## Problems to solve
1. Copy the passage of the net neutrality commentary between "To defeat net" and "finally does succeed.", inclusive.
2. In the net neutrality commentary, what bias does the writer attribute to FCC chairman Kevin Martin?
BEGIN Reading text
Last November in "Net Neutrality in 2008? Let's Hope Not." I wrote that there is no substantive current evidence to support this concern and that preemptive net neutrality legislation is unwise and unwarranted. In fact, I believe it's a net positive that broadband ISPs are proactively trying to manage their networks to ensure that legal traffic, generated by paying subscribers, is not adversely affected by the few heavy video file-sharers who diminish the network's performance for everyone. Broadband ISPs' actions help them run more efficient networks and better manage their investments, to the benefit of paying users.
Unfortunately, like many things in Washington, net neutrality is boiling down to a PR battle about how to shape policy-makers' perceptions, regardless of the underlying facts. For its part, Google is unabashedly framing this debate in populist terms, saying "net neutrality is...about what's ultimately best for the people, in terms of economic growth as well as the social benefit of empowering individuals to speak, create, and engage one another online." Huh? How does all that patriotic-sounding babble address the reality that network operators are grappling with 15 year-old kids downloading pirated HD movies, causing real and serious network congestion for everyone?
To defeat net neutrality, broadband ISPs better sharpen up their PR efforts. Congress is notoriously IQ-challenged and politically-motivated. My cynical belief is that its knee-jerk reaction will always be to do what looks best, rather than what actually is best. Then there's the current FCC chairman Kevin Martin, who has a serious anti-cable bias and will likely welcome an opportunity to smack operators. Regrettably, when taken together, Jeff Richards may indeed be right. This might be the hottest broadband video topic of 2008 and the year when net neutrality legislation finally does succeed.
END Reading text
BEGIN Data shown
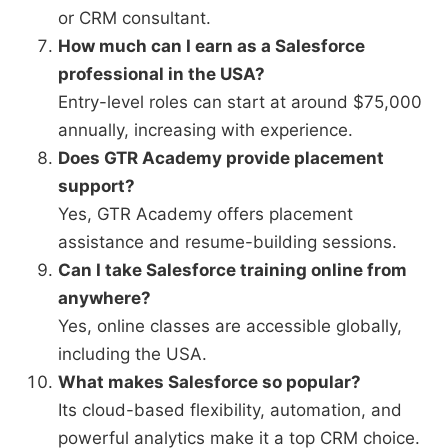
or CRM consultant.
How much can I earn as a Salesforce
professional in the USA?
Entry-level roles can start at around $75,000
annually, increasing with experience.
Does GTR Academy provide placement
support?
Yes, GTR Academy offers placement
assistance and resume-building sessions.
Can I take Salesforce training online from
anywhere?
Yes, online classes are accessible globally,
including the USA.
What makes Salesforce so popular?
Its cloud-based flexibility, automation, and
powerful analytics make it a top CRM choice.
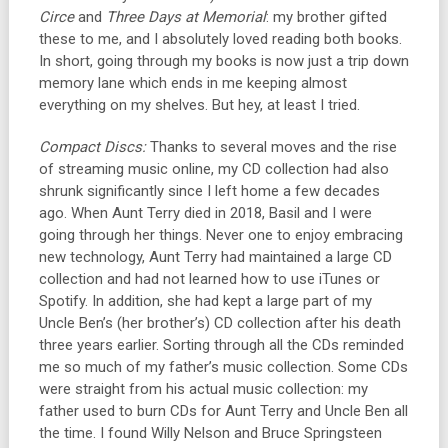
Circe
and
Three Days at Memorial
: my brother gifted
these to me, and I absolutely loved reading both books.
In short, going through my books is now just a trip down
memory lane which ends in me keeping almost
everything on my shelves. But hey, at least I tried.
Compact Discs:
Thanks to several moves and the rise
of streaming music online, my CD collection had also
shrunk significantly since I left home a few decades
ago. When Aunt Terry died in 2018, Basil and I were
going through her things. Never one to enjoy embracing
new technology, Aunt Terry had maintained a large CD
collection and had not learned how to use iTunes or
Spotify. In addition, she had kept a large part of my
Uncle Ben’s (her brother’s) CD collection after his death
three years earlier. Sorting through all the CDs reminded
me so much of my father’s music collection. Some CDs
were straight from his actual music collection: my
father used to burn CDs for Aunt Terry and Uncle Ben all
the time. I found Willy Nelson and Bruce Springsteen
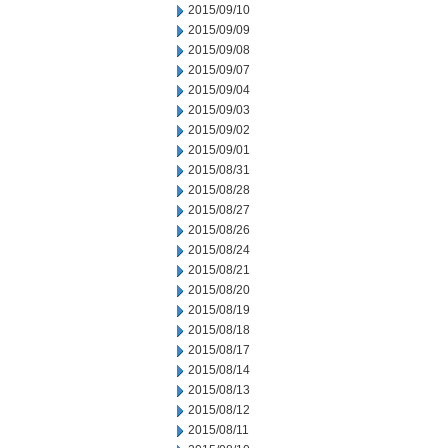
2015/09/10
2015/09/09
2015/09/08
2015/09/07
2015/09/04
2015/09/03
2015/09/02
2015/09/01
2015/08/31
2015/08/28
2015/08/27
2015/08/26
2015/08/24
2015/08/21
2015/08/20
2015/08/19
2015/08/18
2015/08/17
2015/08/14
2015/08/13
2015/08/12
2015/08/11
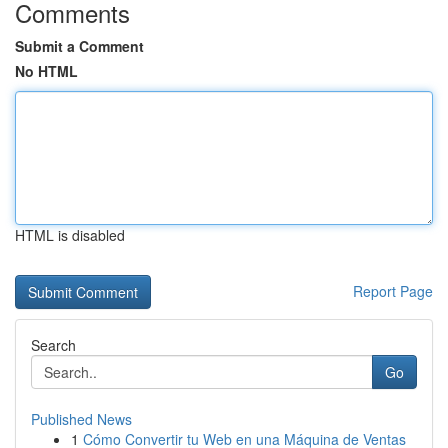
Comments
Submit a Comment
No HTML
HTML is disabled
Report Page
Search
Go
Published News
1
Cómo Convertir tu Web en una Máquina de Ventas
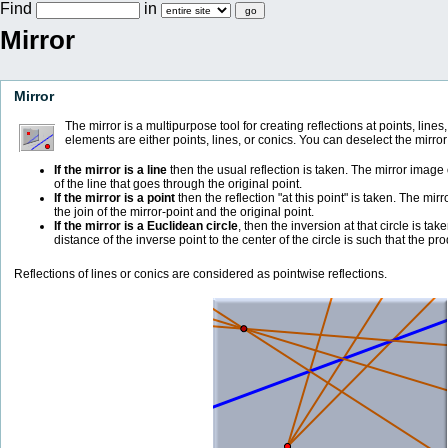
Find
in
Mirror
Mirror
The mirror is a multipurpose tool for creating reflections at points, lines
elements are either points, lines, or conics. You can deselect the mirror
If the mirror is a line
then the usual reflection is taken. The mirror image o
of the line that goes through the original point.
If the mirror is a point
then the reflection "at this point" is taken. The mir
the join of the mirror-point and the original point.
If the mirror is a Euclidean circle
, then the inversion at that circle is tak
distance of the inverse point to the center of the circle is such that the pr
Reflections of lines or conics are considered as pointwise reflections.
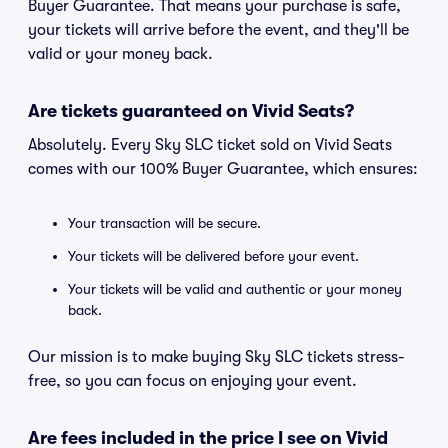
Buyer Guarantee. That means your purchase is safe,
your tickets will arrive before the event, and they'll be
valid or your money back.
Are tickets guaranteed on Vivid Seats?
Absolutely. Every Sky SLC ticket sold on Vivid Seats
comes with our 100% Buyer Guarantee, which ensures:
Your transaction will be secure.
Your tickets will be delivered before your event.
Your tickets will be valid and authentic or your money
back.
Our mission is to make buying Sky SLC tickets stress-
free, so you can focus on enjoying your event.
Are fees included in the price I see on Vivid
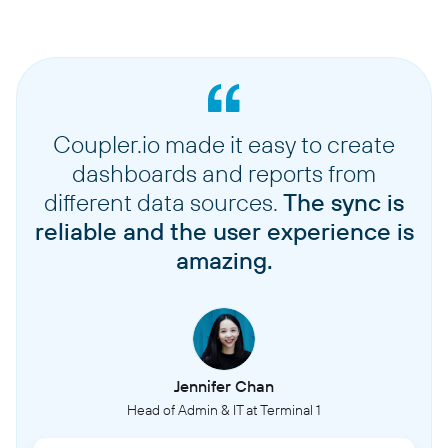
Coupler.io made it easy to create
dashboards and reports from
different data sources.
The sync is
reliable and the user experience is
amazing.
Jennifer Chan
Head of Admin & IT at Terminal 1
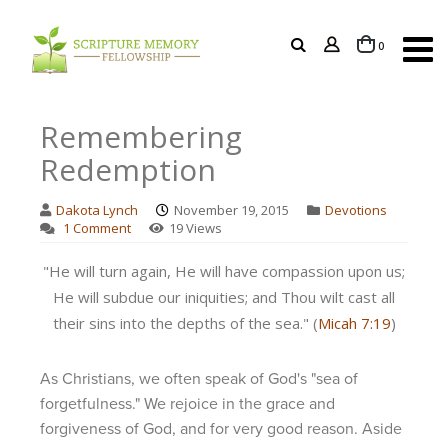
items
0
Cart
Remembering
Redemption
Dakota Lynch
November 19, 2015
Devotions
1 Comment
19 Views
"He will turn again, He will have compassion upon us;
He will subdue our iniquities; and Thou wilt cast all
their sins into the depths of the sea." (
Micah 7:19
)
As Christians, we often speak of God's "sea of
forgetfulness." We rejoice in the grace and
forgiveness of God, and for very good reason. Aside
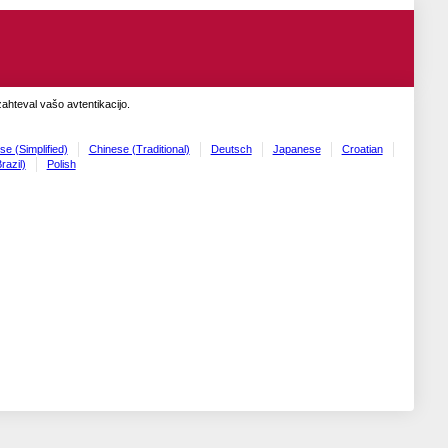
zahteval vašo avtentikacijo.
se (Simplified)
Chinese (Traditional)
Deutsch
Japanese
Croatian
razil)
Polish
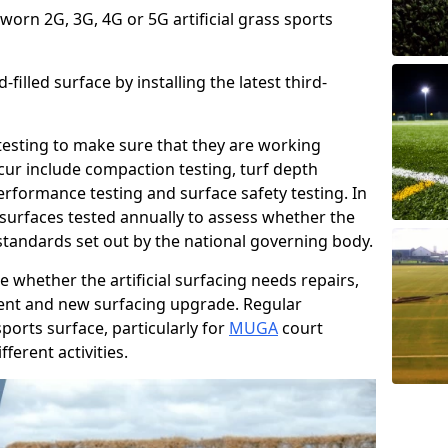
 worn 2G, 3G, 4G or 5G artificial grass sports
filled surface by installing the latest third-
r testing to make sure that they are working
cur include compaction testing, turf depth
performance testing and surface safety testing. In
surfaces tested annually to assess whether the
 standards set out by the national governing body.
 whether the artificial surfacing needs repairs,
ement and new surfacing upgrade. Regular
ports surface, particularly for
MUGA
court
fferent activities.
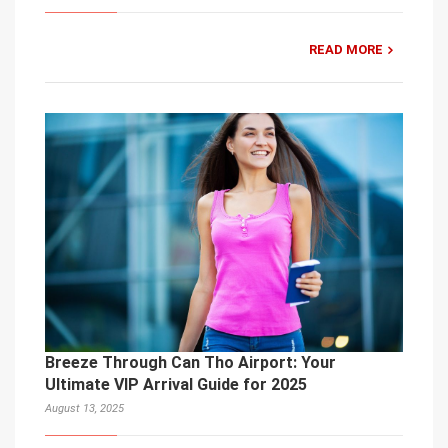
READ MORE
Breeze Through Can Tho Airport: Your
Ultimate VIP Arrival Guide for 2025
August 13, 2025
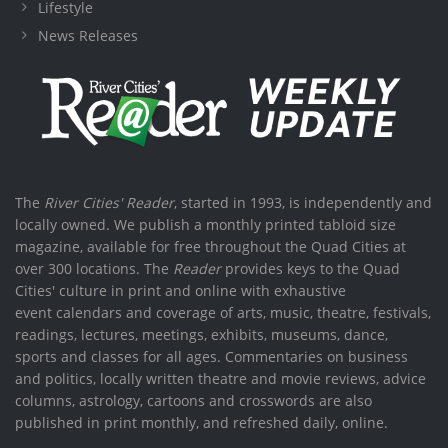
Lifestyle
News Releases
The
River Cities' Reader
, started in 1993, is independently and
locally owned. We publish a monthly printed tabloid size
magazine, available for free throughout the Quad Cities at
over 300 locations. The
Reader
provides keys to the Quad
Cities' culture in print and online with exhaustive
event calendars and coverage of arts, music, theatre, festivals,
readings, lectures, meetings, exhibits, museums, dance,
sports and classes for all ages. Commentaries on business
and politics, locally written theatre and movie reviews, advice
columns, astrology, cartoons and crosswords are also
published in print monthly, and refreshed daily, online.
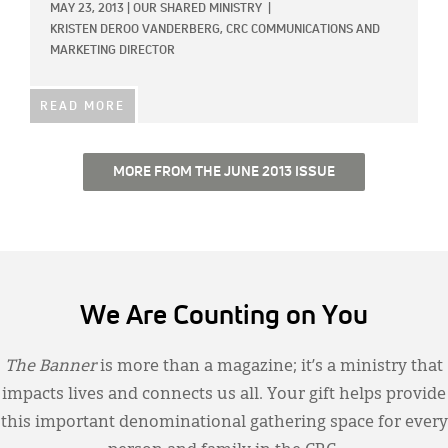
MAY 23, 2013
|
OUR SHARED MINISTRY
|
KRISTEN DEROO VANDERBERG, CRC COMMUNICATIONS AND
MARKETING DIRECTOR
READ MORE
MORE FROM THE JUNE 2013 ISSUE
We Are Counting on You
The Banner
is more than a magazine; it’s a ministry that
impacts lives and connects us all. Your gift helps provide
this important denominational gathering space for every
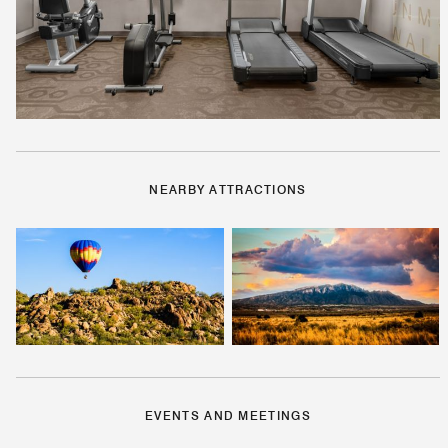
NEARBY ATTRACTIONS
EVENTS AND MEETINGS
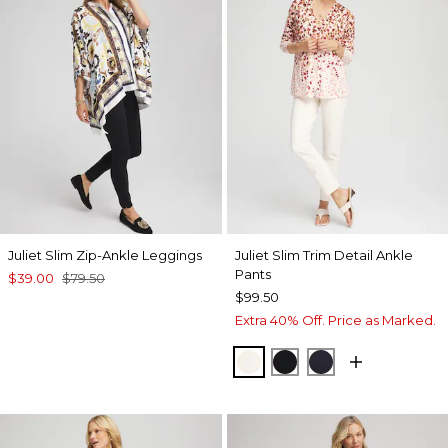
Juliet Slim Zip-Ankle Leggings
Juliet Slim Trim Detail Ankle
Pants
$39.00
$79.50
$99.50
Extra 40% Off. Price as Marked.
ENGLISH CREAM
BLACK
INK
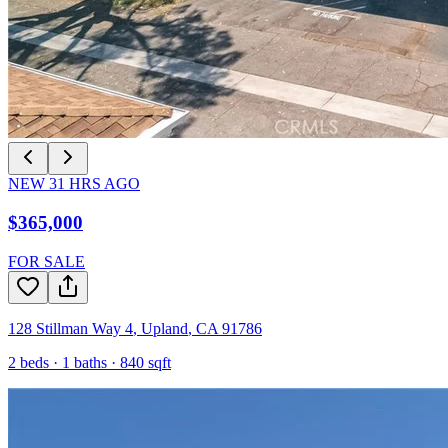
NEW
31
HRS AGO
$365,000
FOR SALE
128 Stillman Way 4
,
Upland
,
CA
91786
2
beds ·
1
baths ·
840
sqft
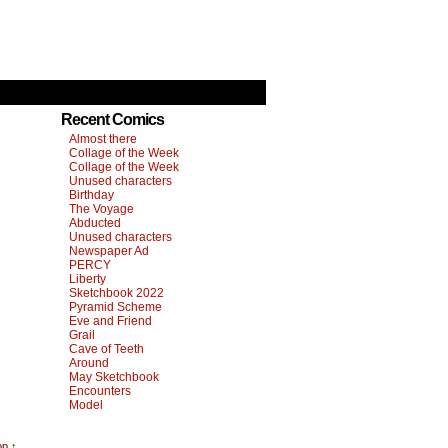
Recent Comics
Almost there
Collage of the Week
Collage of the Week
Unused characters
Birthday
The Voyage
Abducted
Unused characters
Newspaper Ad
PERCY
Liberty
Sketchbook 2022
Pyramid Scheme
Eve and Friend
Grail
Cave of Teeth
Around
May Sketchbook
Encounters
Model
op ↑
END Data shown
## Answer section
1.
To defeat net neutrality, broadband ISPs better sharpen up their PR efforts. Congress is notoriously IQ-challenged and politically-motivated. My cynical belief is that its knee-jerk reaction will always be to do what looks best, rather than what actually is best. Then there's the current FCC chairman Kevin Martin, who has a serious anti-cable bias and will likely welcome an opportunity to smack operators. Regrettably, when taken together, Jeff Richards may indeed be right. This might be the hottest broadband video topic of 2008 and the year when net neutrality legislation finally does succeed.

2. A serious anti-cable bias.